Opdrachten:
A: Leg in één tot drie zinnen uit waarom een zinvol gesprek zonder duidelijke definitie volgens het fragment over racisme onmogelijk is.
B: Werk het fragment over racisme bij door het deel tussen "Ik zie, ik zie, wat" en "verschillende feitelijke constateringen.", beide inbegrepen, opnieuw te geven met "Premier" vervangen door "Minister-president".

Tekstfragment:
"""

Ik zie, ik zie, wat jij niet ziet

Premier Rutte: “wees met name op 1 juli 2023, als het officieel 150 jaar geleden is dat de slavernij in het koninkrijk werd afgeschaft. ‘Maar het proces is pas echt klaar als de discriminatie van mensen vanwege hun huidskleur is gestopt,” zo lees ik in de Volkskrant. Een bijzondere soap rond excuses voor het slavernijverleden. Dat bijzondere is gelegen in het oorzakelijk verband dat er wordt gelegd tussen verschillende feitelijke constateringen.

De eerste feitelijke constatering is dat het begrip racisme een steeds ruimer wordt ingevuld. Volgens de Van Dale is racisme de: “opvatting dat mensen met een bepaalde huidskleur beter zouden zijn dan mensen met een andere kleur, gebruikt als rechtvaardiging om mensen met een andere kleur slecht te behandelen.” Racisme is daarmee een handeling, een actie op basis van een bewuste gedachte. Hier schreef ik al eens een prikker over naar aanleiding van een bijzonder gesprek onder een artikel van Vera Mulder bij De Correspondent met als titel Nog een blik, weer een opmerking: racisme is één plus één plus één. Een gesprek waarin ik Mulder vroeg naar haar definitie van racisme en die niet kwam, want: voor één alomvattende definitie is het onderwerp, het systeem, de ervaring te complex, maar het betrekken van systemisch en onbedoeld racisme in dit gesprek is onontbeerlijk in het ontmantelen ervan” Zonder een duidelijke definitie van is een zinvol gesprek onmogelijk omdat iedereen dan iets anders bedoeld. Dan wordt het zoiets als het partijtje ‘bunkertrefbal’ dat mijn aspiranten honkballers laatst speelden. Op mijn vraag wat ze het laatste half uur wilden doen, kwam het antwoord bunkertrefbal. Ik had geen idee wat het was, maar zij wisten precies wat er werd bedoeld. Totdat ze gingen spelen en er boze gezichten kwamen. Wat bleek, ze speelden met verschillende regels.

"""

Bronmateriaal:
"""

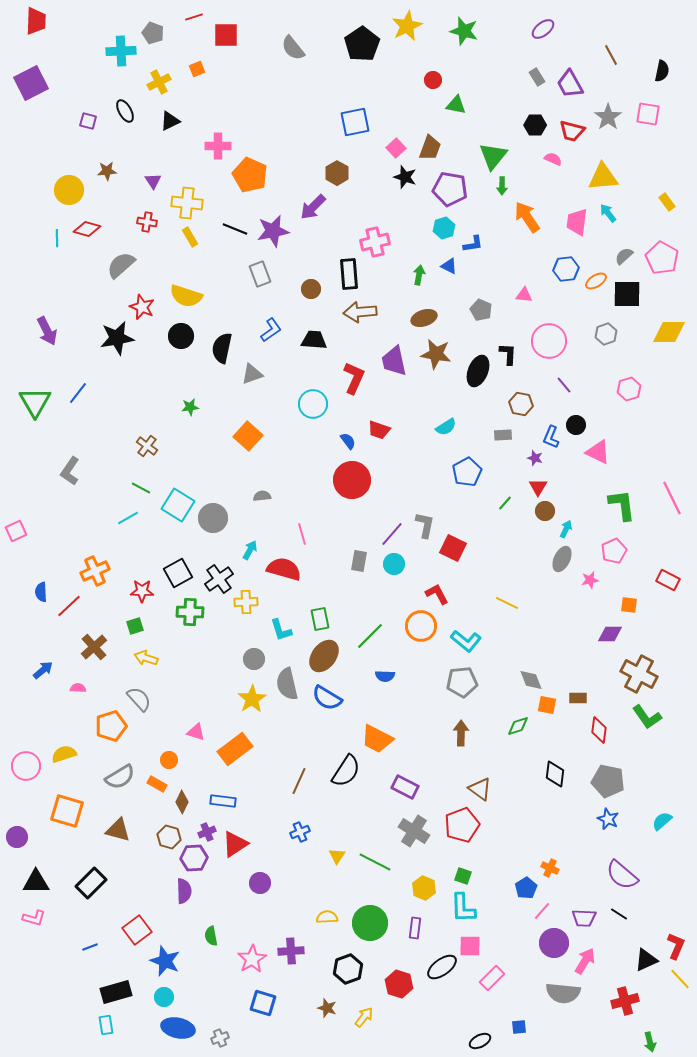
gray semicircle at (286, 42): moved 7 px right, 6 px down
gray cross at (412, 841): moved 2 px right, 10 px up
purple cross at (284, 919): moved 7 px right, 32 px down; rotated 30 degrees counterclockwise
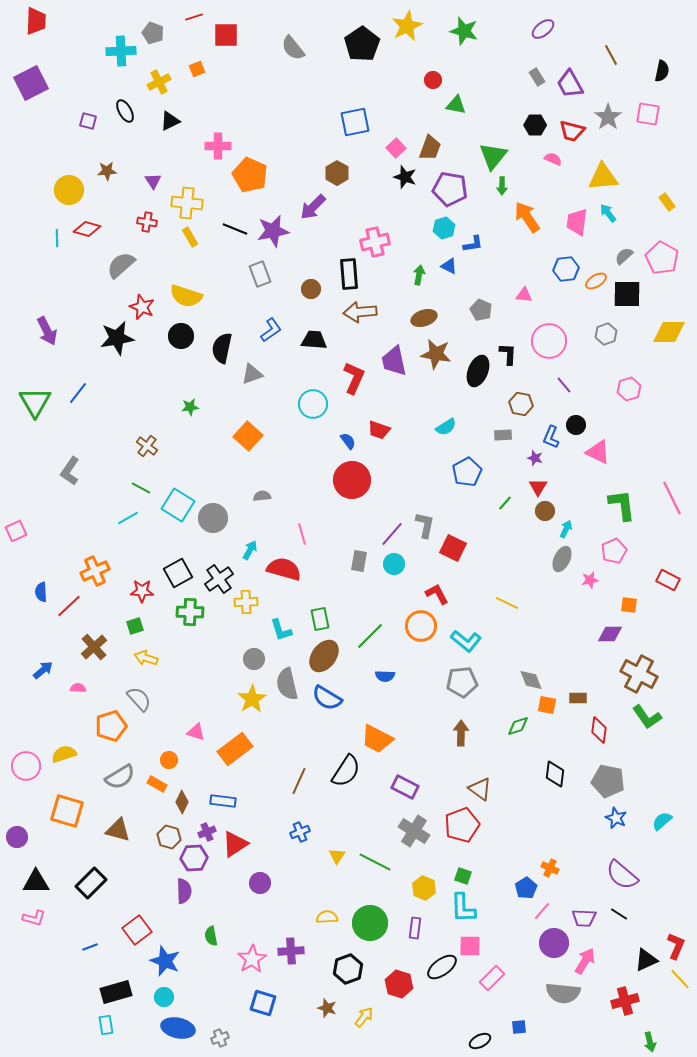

"""

Uitwerkingen:
A: Zonder duidelijke definitie bedoelt iedereen iets anders. Het fragment vergelijkt dat met een potje bunkertrefbal waarbij boze gezichten ontstonden, omdat de spelers met verschillende regels speelden.

B:
Ik zie, ik zie, wat jij niet ziet

Minister-president Rutte: “wees met name op 1 juli 2023, als het officieel 150 jaar geleden is dat de slavernij in het koninkrijk werd afgeschaft. ‘Maar het proces is pas echt klaar als de discriminatie van mensen vanwege hun huidskleur is gestopt,” zo lees ik in de Volkskrant. Een bijzondere soap rond excuses voor het slavernijverleden. Dat bijzondere is gelegen in het oorzakelijk verband dat er wordt gelegd tussen verschillende feitelijke constateringen.